Follow the steps to ensure that your AWS environment meets the Cloudera and Cloudera DataFlow requirements:

Understand your AWS account requirements for Cloudera

  • Review the Cloudera AWS account requirements. The link is in the Related information section below.

  • Verify that your AWS account for Cloudera has the required resources.

  • Verify that you have the permissions to manage these resources.

Understand the Cloudera DataFlow requirements

  • Verify that the following services are available in your environment for Cloudera DataFlow to use:

    • Network – Amazon VPC
    • Compute – Amazon Elastic Kubernetes Service (EKS)
    • Load Balancing – Amazon ELB Classic Load Balancer
    • Persistent Instance Storage – Amazon Elastic Block Store (EBS)
    • Database – Amazon Relational Database Service (RDS)
  • Determine your networking option:

    • Use your own VPC
    • Allow Cloudera to create a VPC

    To understand each option, see: Cloudera DataFlow Networking. The link is in the Related information section below.

  • Regions:

    • Select a Cloudera Public Cloud-supported region that also includes the AWS Elastic Kubernetes Service (EKS).

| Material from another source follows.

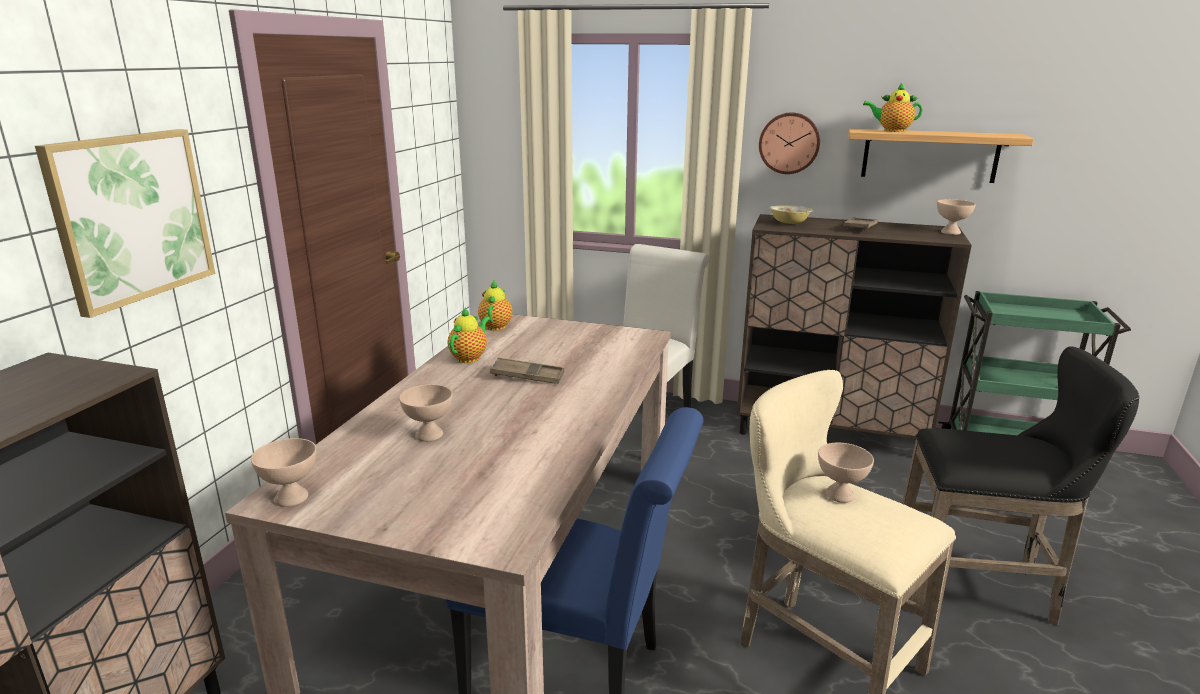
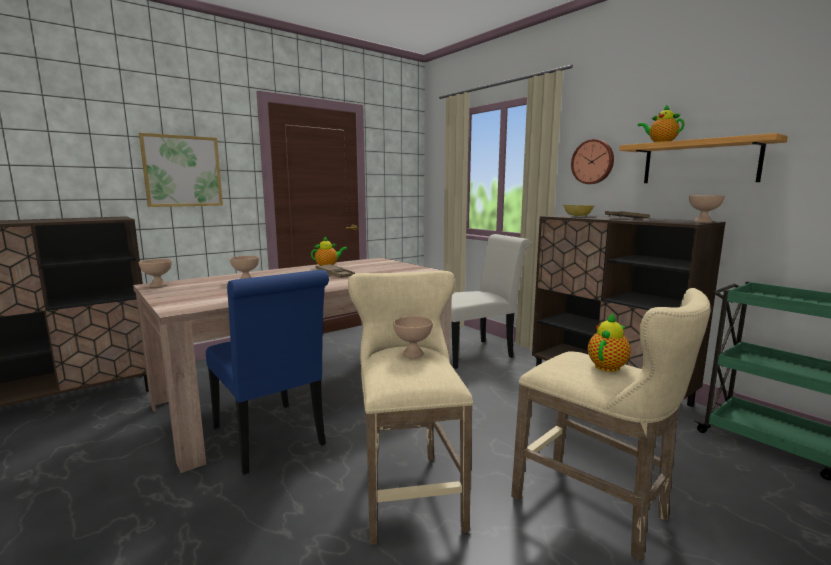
camera: 35 degrees right, 10 degrees down
(496, 326) = (368, 260): teapot -> teapot (608, 366)
(981, 589) = (597, 509): black stool -> beige stool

      For more information, see: Cloudera Supported AWS regions and the Region Table in AWS Regional Services. The links are in the Related information section below.

  • Ports and outbound network access:

    • Review the port requirements for the Cloudera default security group. See: Cloudera Management Console - Security groups. The link is in the Related information section below.
    • Configure ports for NiFi to access your source and destination systems in the data flow.
    • If you are using a firewall or a security group setting to prevent egress from the workspace, you must ensure that the outbound destinations required by Cloudera DataFlow are reachable. For more information, see Outbound network access destinations for AWS. The link is in the Related information section below.
    • If the egress is blocked to these URLs, then autoscaling fails to pull new images and the instances will have broken pods.

      Follow the recommended and minimum required security group settings by AWS. For more information, see Amazon EKS security group considerations. The link is in the Related information section below.

Set up an AWS Cloud credential

Create a role-based AWS credential that allows Cloudera Public Cloud to authenticate with your AWS account and has authorization to provision AWS resources on your behalf. Role-based authentication uses an IAM role with an attached IAM policy that has the minimum permissions required to use Cloudera.

To set up an AWS Cloud credential, see Creating a role based provisioning credential for AWS. The link is in the Related information section below.

After you have created this IAM policy, register it in Cloudera as a cloud credential. Reference this credential when you register an AWS environment in Cloudera environment as described in the next step.

Register an AWS environment in Cloudera Public Cloud

A Cloudera user must have the PowerUser role in order to register an environment. An environment determines the specific cloud provider region and virtual network in which resources can be provisioned, and includes the credential that should be used to access the cloud provider account.

To register an AWS environment in Cloudera Public Cloud, see Cloudera AWS Environments.